Now that's stretching it!

Flexibility is arguably the most neglected fitness component in most runner's training programmes. Why is it that stretching gets so neglected? I guess it's not as sexy as speed or strength work but, ignore it at your peril for, stretching can help you run more efficiently and may help to keep you injury free.

The other problem with flexibility is that there is so much confusion as to what is right and wrong and it would appear that recent research has added to the confusion. It wasn't that long ago that you would see runners stretching in a static position (without moving) before running and then research came out that said that this can cause more problems than it alleviates.

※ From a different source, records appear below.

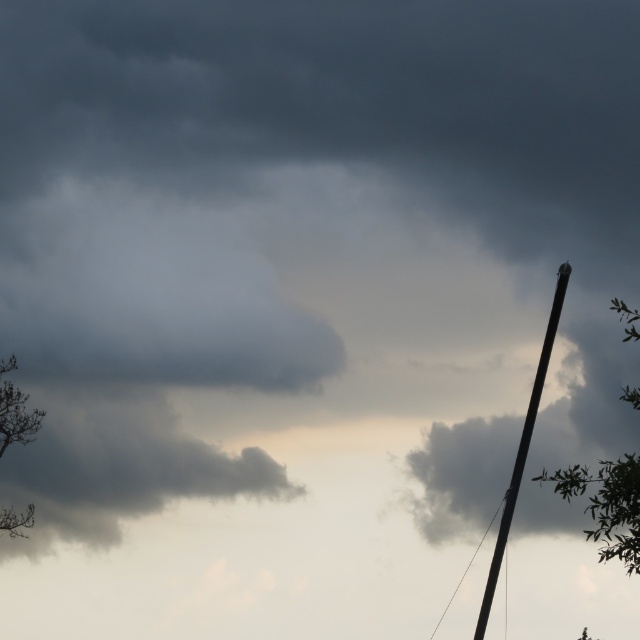
Identify the location of smooth metallic pole at right. (522, 449).

The width and height of the screenshot is (640, 640). Identify the location of smooth metallic pole at right. (522, 449).

Based on the photo, does green leafy tree at right have a smaller size compared to smooth metallic pole at right?

Yes, green leafy tree at right is smaller than smooth metallic pole at right.

Which is in front, point (632, 564) or point (532, 380)?

Point (632, 564) is in front.

The width and height of the screenshot is (640, 640). What do you see at coordinates (605, 504) in the screenshot? I see `green leafy tree at right` at bounding box center [605, 504].

Find the location of a particular element. green leafy tree at right is located at coordinates (605, 504).

Does dark gray cloud at center have a greater height compared to smooth metallic pole at right?

Incorrect, dark gray cloud at center's height is not larger of smooth metallic pole at right's.

Which is above, dark gray cloud at center or smooth metallic pole at right?

smooth metallic pole at right is above.

Who is more distant from viewer, (90,404) or (561,266)?

The point (90,404) is behind.

Image resolution: width=640 pixels, height=640 pixels. I want to click on dark gray cloud at center, so click(x=120, y=467).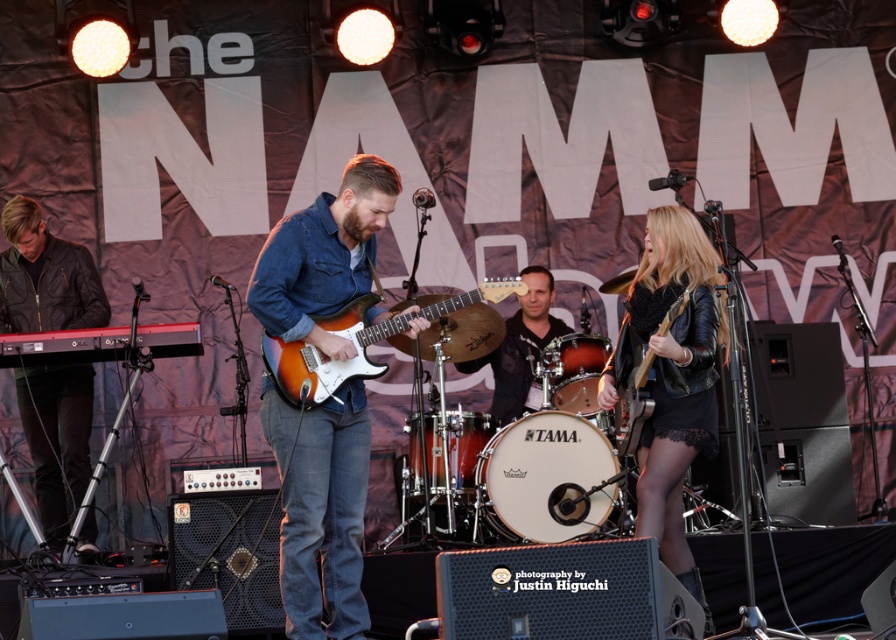
From the picture: Measure the distance between point (x=40, y=486) and camera.

6.94 meters

At what (x,y) coordinates should I click in order to perform the action: click on black leather jacket at left. Please return your answer as a coordinate pair (x, y). This screenshot has height=640, width=896. Looking at the image, I should click on (45, 276).

Image resolution: width=896 pixels, height=640 pixels. Describe the element at coordinates (45, 276) in the screenshot. I see `black leather jacket at left` at that location.

Find the location of a particular element. black leather jacket at left is located at coordinates (45, 276).

Does orange wood electric guitar at center come behind shiny black guitar at center?

No, it is not.

Between orange wood electric guitar at center and shiny black guitar at center, which one has more height?

With more height is shiny black guitar at center.

The image size is (896, 640). I want to click on orange wood electric guitar at center, so click(332, 349).

Locate an element on the screen. Image resolution: width=896 pixels, height=640 pixels. orange wood electric guitar at center is located at coordinates (332, 349).

Who is lower down, shiny black guitar at center or matte red drum at center?

shiny black guitar at center is lower down.

What do you see at coordinates (632, 388) in the screenshot?
I see `shiny black guitar at center` at bounding box center [632, 388].

The image size is (896, 640). Find the location of `shiny black guitar at center`. shiny black guitar at center is located at coordinates (632, 388).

Static stretching was banished to post exercise (to be replaced by dynamic stretching) and the belief was that if you stretch after exercise you will avoid the dreaded DOMS. However, there has been research that has also questioned that! Our expert physiotherapist, Andy Byrne responded to that research and reminded us of the danger of taking research at face value without looking at all the facts. He reminds us of why we should stick to our stretching routines and not abandon them.

If you don't already include stretching as part of your training programme but have realised that you will have a healthier and happier running life with it, the table below should explain when and how you should stretch as well as the type of stretch it should be.

  Before running as part of warm up After running as part of cool down Separate session
Type of stretch dynamic static static
Number of seconds to hold the stretch 1-2 10 - 15 30+
Purpose prepare the muscles by stretching to the point needed for running Realign the muscle fibres to how they were pre-run Increase range of motion and flexibility

 

Dynamic stretching is stretching the muscles whilst on the move. Activities such as high knee skipping and lunges will prepare you for running by stretching the muscles dynamically. They should only be held for around 2 - 3 seconds. Most stretching exercises that you perform statically can be performed dynamically with a bit of imagination but you should not bounce as you stretch but rather incorporate the stretch into some forward, backward or sideward movement.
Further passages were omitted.